I want my children to be molded by submission to authority, first mine (although sadly imperfect) when they are little and secondly when they mature into a position of knowledgeable choice it can segue into joyful submission to God. In this, they will find the freedom that sets man free. And if God has made you free, you are free indeed. I want my children to be free!
Church is a completely unique phenomenon of the week. Church gives me one hour of opportunity in my week for me to (lovingly) constrain my child to be still, endure and listen. An hour, when the group gathered, is there to honor the Lord God. A time vastly different than any other time of your child’s week. A day to acknowledge that God is holy, a mystery. A day to remember that God rested and to honor the fact that we are commanded to take a day of rest also. I have been grateful for that one hour and that unique day. I hope you are too.
Now I want to briefly look at the flip side.
A child that is not taught this discipline.
Many people rather than fight the exhaustive fight of accomplishing this goal of quiet kids in church, instead will rely on the fact that kids will learn this later in life. By the time they are maybe 8 years old they will sit fairly good and behave enough to be acceptable and by the time they are teenagers, they have this pretty much down pat.
Yes, that is right, most kids will learn this skill eventually.
Gradually, a child realizes that to be socially acceptable and tolerated, they need to conform to the prevailing behavior of the group they are in. And so, they sit quietly and behave in church, because peer pressure and self-image dictate the importance of it.
But guess what, your child now knows very little about how to instinctively do this because of responding to a higher authority. Instead, they are now simply molded by expectations and their own selfish interests.
And so we gather together to worship the Lord God and much of our underlying motivation, constraints, and habits are selfish.
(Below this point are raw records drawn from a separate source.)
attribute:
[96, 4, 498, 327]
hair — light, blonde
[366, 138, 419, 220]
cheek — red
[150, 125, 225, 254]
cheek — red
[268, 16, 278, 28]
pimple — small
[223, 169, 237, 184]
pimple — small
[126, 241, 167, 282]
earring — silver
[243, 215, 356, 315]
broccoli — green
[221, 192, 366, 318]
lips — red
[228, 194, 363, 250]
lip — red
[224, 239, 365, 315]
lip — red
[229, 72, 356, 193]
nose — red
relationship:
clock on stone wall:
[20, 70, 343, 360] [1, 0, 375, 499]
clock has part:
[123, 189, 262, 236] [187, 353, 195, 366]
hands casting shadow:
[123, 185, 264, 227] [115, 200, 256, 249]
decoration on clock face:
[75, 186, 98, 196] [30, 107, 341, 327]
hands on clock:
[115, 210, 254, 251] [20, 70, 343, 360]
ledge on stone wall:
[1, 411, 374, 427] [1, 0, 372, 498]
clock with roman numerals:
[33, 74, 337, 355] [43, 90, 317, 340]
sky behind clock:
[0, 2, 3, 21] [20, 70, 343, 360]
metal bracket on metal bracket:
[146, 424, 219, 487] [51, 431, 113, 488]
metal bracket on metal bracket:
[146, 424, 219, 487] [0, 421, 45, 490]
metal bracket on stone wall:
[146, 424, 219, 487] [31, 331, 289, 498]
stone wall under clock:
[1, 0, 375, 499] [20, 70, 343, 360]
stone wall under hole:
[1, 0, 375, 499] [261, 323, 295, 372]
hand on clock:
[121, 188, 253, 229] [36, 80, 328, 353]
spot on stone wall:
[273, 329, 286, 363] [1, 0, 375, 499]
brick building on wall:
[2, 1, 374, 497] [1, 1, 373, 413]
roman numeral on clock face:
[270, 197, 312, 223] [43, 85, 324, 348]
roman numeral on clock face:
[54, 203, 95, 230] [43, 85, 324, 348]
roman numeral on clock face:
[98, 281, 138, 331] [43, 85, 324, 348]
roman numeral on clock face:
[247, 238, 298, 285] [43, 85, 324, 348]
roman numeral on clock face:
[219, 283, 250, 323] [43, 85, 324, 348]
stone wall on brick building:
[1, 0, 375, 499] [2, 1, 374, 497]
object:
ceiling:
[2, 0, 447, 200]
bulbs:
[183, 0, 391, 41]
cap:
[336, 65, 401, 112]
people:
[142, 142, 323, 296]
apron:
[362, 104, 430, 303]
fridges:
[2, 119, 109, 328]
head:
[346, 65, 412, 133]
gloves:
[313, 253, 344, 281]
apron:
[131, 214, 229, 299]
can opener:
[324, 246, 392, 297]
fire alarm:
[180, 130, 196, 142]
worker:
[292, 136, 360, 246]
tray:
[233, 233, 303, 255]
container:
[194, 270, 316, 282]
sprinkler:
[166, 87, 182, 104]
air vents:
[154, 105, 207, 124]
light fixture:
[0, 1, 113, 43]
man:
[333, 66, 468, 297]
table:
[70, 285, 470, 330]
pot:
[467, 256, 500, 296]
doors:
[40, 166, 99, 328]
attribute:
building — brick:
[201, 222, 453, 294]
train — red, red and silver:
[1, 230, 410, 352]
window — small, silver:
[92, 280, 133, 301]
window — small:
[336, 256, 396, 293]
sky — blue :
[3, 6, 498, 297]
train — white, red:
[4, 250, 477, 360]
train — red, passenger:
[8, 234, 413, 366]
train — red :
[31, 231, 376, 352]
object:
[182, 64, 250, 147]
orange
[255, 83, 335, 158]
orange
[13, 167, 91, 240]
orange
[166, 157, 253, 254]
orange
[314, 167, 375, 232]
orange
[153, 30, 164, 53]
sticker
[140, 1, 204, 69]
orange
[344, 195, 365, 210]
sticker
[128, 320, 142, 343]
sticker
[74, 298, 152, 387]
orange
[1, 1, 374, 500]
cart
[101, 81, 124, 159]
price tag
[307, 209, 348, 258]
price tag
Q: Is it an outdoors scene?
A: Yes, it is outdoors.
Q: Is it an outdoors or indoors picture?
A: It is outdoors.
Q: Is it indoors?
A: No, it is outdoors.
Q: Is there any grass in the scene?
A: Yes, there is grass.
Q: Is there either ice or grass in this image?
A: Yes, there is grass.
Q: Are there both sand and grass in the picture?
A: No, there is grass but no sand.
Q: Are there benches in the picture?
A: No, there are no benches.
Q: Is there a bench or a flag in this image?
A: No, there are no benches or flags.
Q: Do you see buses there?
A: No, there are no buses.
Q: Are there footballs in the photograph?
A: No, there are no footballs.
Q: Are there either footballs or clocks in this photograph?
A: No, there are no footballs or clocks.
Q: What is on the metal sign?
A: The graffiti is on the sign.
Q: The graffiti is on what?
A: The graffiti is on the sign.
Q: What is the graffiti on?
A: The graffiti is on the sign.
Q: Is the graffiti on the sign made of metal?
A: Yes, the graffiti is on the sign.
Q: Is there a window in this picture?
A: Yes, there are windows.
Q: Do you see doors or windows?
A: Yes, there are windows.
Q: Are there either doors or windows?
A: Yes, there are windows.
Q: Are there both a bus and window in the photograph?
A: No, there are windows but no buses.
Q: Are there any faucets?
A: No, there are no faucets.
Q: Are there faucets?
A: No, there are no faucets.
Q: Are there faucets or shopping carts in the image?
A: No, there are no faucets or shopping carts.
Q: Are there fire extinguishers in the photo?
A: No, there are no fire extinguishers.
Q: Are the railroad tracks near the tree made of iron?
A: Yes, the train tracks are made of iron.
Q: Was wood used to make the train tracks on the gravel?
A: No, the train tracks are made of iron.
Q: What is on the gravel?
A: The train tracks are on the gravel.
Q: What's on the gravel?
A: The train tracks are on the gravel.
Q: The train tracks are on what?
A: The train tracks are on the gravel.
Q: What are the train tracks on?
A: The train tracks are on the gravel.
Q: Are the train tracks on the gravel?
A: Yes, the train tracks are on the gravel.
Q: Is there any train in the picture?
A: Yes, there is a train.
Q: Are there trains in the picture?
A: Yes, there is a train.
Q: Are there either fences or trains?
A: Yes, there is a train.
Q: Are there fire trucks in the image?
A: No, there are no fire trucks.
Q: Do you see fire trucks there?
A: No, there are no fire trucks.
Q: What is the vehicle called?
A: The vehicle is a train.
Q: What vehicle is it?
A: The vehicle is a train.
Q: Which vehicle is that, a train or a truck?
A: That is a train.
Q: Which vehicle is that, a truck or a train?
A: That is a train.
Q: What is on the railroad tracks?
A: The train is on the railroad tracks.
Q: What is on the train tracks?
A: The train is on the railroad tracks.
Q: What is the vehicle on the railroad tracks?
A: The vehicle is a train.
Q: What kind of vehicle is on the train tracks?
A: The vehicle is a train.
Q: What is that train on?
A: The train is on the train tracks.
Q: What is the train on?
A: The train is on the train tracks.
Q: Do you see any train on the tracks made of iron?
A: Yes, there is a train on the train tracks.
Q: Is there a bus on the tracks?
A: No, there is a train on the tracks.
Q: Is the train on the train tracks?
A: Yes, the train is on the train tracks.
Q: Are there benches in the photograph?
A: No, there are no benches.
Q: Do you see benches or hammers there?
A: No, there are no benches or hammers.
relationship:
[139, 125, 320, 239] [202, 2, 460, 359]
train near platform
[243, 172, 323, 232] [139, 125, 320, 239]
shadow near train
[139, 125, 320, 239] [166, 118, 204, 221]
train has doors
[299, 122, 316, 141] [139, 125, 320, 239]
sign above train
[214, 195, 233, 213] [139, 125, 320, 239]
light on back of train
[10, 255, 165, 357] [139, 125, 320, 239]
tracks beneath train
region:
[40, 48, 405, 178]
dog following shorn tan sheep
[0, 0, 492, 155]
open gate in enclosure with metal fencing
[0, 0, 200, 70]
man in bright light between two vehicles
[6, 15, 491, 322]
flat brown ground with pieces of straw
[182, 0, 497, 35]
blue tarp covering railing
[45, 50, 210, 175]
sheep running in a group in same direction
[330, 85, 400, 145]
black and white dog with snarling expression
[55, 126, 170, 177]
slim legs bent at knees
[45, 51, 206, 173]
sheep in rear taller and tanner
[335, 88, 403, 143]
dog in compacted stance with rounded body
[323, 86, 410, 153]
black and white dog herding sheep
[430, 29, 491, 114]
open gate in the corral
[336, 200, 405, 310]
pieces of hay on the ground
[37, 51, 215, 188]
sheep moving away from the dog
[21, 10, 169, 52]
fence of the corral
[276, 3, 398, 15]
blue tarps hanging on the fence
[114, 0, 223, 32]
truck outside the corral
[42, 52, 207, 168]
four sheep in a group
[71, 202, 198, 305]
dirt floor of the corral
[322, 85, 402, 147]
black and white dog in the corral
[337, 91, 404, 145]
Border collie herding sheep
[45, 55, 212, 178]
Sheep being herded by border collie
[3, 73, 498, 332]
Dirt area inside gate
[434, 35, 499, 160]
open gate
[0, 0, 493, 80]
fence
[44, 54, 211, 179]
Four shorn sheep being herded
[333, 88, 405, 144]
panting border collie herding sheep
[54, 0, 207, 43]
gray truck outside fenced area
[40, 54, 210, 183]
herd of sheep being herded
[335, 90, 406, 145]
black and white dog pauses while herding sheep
Is it any wonder then that God himself tells us that even our righteousness is like filthy rags in his sight?
When I am controlled by the opinions and expectations of other men and by selfish interests, I am not being controlled by the Spirit, I am being controlled by self.
I know this paints an ugly picture. Most human choices are ugly. This look was not intended, by any stretch, to imply that there is no hope for someone if they were not properly raised in this environment. No, it is simply an in-depth look at what is going on in a home that is in proper relation to the Lord. And also a small commentary on the Christian culture in our churches today. And Praise God that in his infinite love and mercy, even the most destitute and broken soul can find freedom and purity of motives under the Lordship of Jesus! Praise God.
But now we will step back a bit, draw a deep breath from looking at this matter through a microscope and look at the bigger picture again.
I set out to explain to you ‘in macro’ (photography that is, not a series of slash commands for all you computer people) why I (we) do not choose for our children to attend children’s church during the regular church service. [There is another reason I hold important that I will not here expound on. If you really wanted to know it, you will have to ask me] I hope that I made sense even if it was just a little. I pray that if this can at all cause you to examine and refine your choices, for the better, however that may look, that is good. I guess the ‘why bother?’ really comes down to an attempt, be it ever feeble, to do whatever I can to make ‘straight paths’ for my children’s feet. I encourage you to do the same in whatever capacity you can.